Pertanyaan yang sesungguhnya bukan “Mungkinkah menteri menjadi penjahat lingkungan?”

Tetapi, pertanyaan berikutnya, siapa yang mengawasi agar mereka tidak menjadi penjahat?

Karena hutan tidak bisa bersuara. Sungai tidak bisa memprotes. Gunung tidak bisa menulis laporan. Maka rakyatlah, lembaga independenlah, dan sistem hukum yang bersihlah yang harus menjaga agar kekuasaan tidak berubah menjadi racun yang merusak bumi.
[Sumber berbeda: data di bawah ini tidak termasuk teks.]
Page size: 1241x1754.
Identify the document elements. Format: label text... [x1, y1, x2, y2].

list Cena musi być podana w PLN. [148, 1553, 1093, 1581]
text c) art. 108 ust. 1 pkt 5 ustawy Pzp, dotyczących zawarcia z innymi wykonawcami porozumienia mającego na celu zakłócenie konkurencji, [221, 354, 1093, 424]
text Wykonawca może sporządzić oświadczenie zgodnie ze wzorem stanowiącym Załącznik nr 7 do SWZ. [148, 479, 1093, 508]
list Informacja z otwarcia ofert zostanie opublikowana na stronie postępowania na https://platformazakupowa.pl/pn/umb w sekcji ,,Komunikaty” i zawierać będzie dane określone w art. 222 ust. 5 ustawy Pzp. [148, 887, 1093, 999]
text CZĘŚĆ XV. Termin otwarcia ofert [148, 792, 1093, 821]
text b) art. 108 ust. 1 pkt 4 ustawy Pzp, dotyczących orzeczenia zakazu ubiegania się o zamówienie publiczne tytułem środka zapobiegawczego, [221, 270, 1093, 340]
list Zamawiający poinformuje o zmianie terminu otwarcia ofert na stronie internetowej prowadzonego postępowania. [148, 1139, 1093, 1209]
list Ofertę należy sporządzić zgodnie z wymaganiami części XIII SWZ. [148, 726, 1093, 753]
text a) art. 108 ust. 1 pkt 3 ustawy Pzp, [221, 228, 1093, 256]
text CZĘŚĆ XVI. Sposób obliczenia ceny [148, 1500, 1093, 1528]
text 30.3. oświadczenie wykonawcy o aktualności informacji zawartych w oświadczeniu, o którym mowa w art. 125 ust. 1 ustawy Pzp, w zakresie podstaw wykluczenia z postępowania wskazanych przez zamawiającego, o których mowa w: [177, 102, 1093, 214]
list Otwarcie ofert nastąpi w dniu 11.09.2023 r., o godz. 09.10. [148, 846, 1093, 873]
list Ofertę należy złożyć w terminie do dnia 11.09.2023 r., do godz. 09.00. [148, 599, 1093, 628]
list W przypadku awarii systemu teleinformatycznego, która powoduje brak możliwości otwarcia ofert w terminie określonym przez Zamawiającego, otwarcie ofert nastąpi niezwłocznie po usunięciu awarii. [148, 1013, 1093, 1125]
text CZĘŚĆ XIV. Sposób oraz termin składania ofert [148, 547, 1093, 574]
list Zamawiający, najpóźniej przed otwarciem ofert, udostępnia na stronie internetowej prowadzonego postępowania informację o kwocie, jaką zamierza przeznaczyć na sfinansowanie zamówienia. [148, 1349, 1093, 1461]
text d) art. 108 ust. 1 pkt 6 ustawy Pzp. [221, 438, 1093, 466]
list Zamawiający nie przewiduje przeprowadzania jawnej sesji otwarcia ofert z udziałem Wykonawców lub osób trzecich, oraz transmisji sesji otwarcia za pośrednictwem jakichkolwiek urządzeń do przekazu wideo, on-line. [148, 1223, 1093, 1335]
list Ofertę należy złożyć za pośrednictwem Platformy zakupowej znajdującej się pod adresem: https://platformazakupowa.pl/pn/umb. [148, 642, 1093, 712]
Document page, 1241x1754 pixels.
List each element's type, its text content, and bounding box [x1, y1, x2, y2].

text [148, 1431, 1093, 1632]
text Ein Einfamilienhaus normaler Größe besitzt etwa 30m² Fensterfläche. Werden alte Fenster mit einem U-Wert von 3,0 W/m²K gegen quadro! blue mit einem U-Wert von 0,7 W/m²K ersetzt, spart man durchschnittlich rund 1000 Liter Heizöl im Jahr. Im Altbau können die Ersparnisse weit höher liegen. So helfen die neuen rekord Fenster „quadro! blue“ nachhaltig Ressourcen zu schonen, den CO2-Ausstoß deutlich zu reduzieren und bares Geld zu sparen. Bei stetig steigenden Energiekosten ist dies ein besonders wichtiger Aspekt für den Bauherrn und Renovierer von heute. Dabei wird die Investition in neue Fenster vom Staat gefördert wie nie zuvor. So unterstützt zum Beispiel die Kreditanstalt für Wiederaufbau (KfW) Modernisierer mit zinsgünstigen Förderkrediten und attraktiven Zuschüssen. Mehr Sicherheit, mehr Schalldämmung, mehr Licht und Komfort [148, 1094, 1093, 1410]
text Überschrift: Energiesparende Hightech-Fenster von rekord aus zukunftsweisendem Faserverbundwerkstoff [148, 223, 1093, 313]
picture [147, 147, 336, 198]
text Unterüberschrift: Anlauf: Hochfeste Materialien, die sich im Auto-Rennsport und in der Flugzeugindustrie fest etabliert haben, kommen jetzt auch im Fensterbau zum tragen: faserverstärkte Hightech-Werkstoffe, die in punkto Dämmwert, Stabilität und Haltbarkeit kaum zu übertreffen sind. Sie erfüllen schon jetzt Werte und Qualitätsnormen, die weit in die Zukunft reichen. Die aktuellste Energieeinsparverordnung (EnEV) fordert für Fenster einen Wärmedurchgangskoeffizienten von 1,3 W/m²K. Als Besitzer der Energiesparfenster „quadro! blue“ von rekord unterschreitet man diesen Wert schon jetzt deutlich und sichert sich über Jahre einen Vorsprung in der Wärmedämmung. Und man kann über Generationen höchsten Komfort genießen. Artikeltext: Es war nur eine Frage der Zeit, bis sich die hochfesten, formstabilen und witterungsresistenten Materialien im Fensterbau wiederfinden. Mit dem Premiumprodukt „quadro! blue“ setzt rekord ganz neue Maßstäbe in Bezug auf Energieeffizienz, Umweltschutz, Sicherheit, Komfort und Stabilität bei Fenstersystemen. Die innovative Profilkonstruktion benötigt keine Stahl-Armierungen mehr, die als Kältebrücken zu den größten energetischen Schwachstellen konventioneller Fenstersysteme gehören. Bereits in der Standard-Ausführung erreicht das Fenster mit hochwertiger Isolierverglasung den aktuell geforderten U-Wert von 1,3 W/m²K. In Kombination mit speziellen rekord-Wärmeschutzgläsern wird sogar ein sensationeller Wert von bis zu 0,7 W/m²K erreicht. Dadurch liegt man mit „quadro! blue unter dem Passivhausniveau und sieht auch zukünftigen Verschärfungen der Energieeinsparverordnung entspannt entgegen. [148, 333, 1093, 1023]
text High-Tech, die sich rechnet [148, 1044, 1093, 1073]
Jadi, penjahat lingkungan bukan hanya mereka yang memegang jabatan. Tetapi siapa pun yang berdiam diri ketika hutan dibakar, gunung ditambang, dan laut dikotori.

Dan kita semua, dengan cara paling sederhana, sedang dihadapkan pada pilihan, yakni
menjadi penjaga, atau membiarkan para penjahat yang bekerja dalam senyap.